Les requérants n'ignorent pas que, jusqu'à présent, vous ne vous êtes pas fait, tout au moins expressément, le juge du détournement de procédure. Néanmoins, comme a pu le relever Odile de David Beauregard-Berthier, il ressort de votre jurisprudence que « le détournement de procédure pourrait être indirectement sanctionné [...] sous couvert d'un vice de procédure » (op. cit., p. 465). La décision que vous avez rendue concernant la loi relative à l'élection des conseillers régionaux et des représentants au Parlement européen dans laquelle vous avez censuré une disposition du projet de loi au motif qu'elle n'avait pas été soumise au Conseil d'Etat illustre parfaitement cette censure indirecte du détournement de procédure (décision n° 2003-468 DC du 3 avril 2003, cons. 5-9).
Il est d'ailleurs indiqué dans le commentaire aux Cahiers du Conseil constitutionnel sous votre décision sur la loi relative aux organismes génétiquement modifiés qu'était réservée « l'hypothèse d'un éventuel détournement de procédure » (n° 25, p. 5). Vous avez en outre utilisé ce terme dans une décision concernant une modification du règlement du Sénat qui interdisait tout sous-amendement qui aurait pour effet de « contredire le sens » de l'amendement auquel il s'appliquait. Vous avez en effet considéré que cette interdiction ne remettait pas en cause le droit d'amendement, « droit qui consiste à pouvoir proposer la modification et non, par un détournement de procédure, l'annulation d'un texte soumis à la discussion d'une assemblée » (décision n° 73-49 DC du 17 mai 1973, cons. 8). Aussi les auteurs de la saisine vous demandent-ils d'accepter de prendre en considération le détournement de procédure qui a abouti à l'adoption des articles en cause.

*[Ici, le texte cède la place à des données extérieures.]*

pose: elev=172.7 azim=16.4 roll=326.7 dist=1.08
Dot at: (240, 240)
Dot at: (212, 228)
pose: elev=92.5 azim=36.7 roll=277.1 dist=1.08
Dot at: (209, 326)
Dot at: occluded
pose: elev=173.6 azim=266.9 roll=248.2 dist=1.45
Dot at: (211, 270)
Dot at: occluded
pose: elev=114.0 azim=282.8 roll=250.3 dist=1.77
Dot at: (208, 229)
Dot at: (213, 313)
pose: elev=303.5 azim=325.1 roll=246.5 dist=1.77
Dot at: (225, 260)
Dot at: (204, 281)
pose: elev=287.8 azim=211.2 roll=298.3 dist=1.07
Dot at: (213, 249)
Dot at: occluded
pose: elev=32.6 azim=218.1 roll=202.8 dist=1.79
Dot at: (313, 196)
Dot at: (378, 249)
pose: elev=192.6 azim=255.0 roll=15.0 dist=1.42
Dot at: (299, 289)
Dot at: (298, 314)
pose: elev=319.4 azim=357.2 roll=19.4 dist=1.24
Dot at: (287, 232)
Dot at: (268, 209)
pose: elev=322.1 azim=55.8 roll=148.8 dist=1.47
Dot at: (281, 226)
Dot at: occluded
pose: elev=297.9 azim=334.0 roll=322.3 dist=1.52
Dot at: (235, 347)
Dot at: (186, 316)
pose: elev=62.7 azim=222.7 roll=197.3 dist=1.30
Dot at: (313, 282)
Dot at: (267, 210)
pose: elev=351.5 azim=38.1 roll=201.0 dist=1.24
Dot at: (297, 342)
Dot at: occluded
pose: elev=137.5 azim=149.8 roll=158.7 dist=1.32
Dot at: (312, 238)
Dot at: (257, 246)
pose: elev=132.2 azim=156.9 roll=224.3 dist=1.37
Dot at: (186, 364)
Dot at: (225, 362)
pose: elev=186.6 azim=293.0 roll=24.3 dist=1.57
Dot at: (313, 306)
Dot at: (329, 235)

En tout état de cause, vous ne manquerez pas de constater que les irrégularités commises à l'occasion de l'adoption des trois dispositions disputées ont un « caractère substantiel de nature à entacher de nullité la procédure législative » (décision n° 93-329 DC du 13 janvier 1994, cons. 22, et décision n° 94-334 DC du 20 janvier 1994, cons. 6), et ont manifestement eu « pour effet d'altérer la clarté et la sincérité des débats » parlementaires dont votre haute juridiction est également la garante (décision n° 2010-603 DC du 11 février 2010, cons. 9), et « sans lesquelles ne seraient garanties ni la règle énoncée par l'article 6 de la Déclaration des droits de l'homme et du citoyen de 1789, aux termes duquel : "La loi est l'expression de la volonté générale...”, ni celle résultant du premier alinéa de l'article 3 de la Constitution, en vertu duquel : "La souveraineté nationale appartient au peuple qui l'exerce par ses représentants...” » (décision n° 2005-526 DC du 13 octobre 2005, cons. 5).
Ainsi, le choix de procéder à ces adjonctions par voie d'amendement a abouti au contournement des exigences constitutionnelles normalement applicables : à savoir la consultation obligatoire du Conseil d'Etat (1), la priorité sénatoriale sur les projets de loi concernant les collectivités territoriales (2) et l'exigence de procéder à une étude d'impact (3).
1. Quant à la consultation obligatoire du Conseil d'Etat :
Conformément au deuxième alinéa de l'article 39 de la Constitution, « les projets de loi sont délibérés en conseil des ministres après avis du Conseil d'Etat ». Vous avez déduit de cette disposition que, « si le conseil des ministres délibère sur les projets de...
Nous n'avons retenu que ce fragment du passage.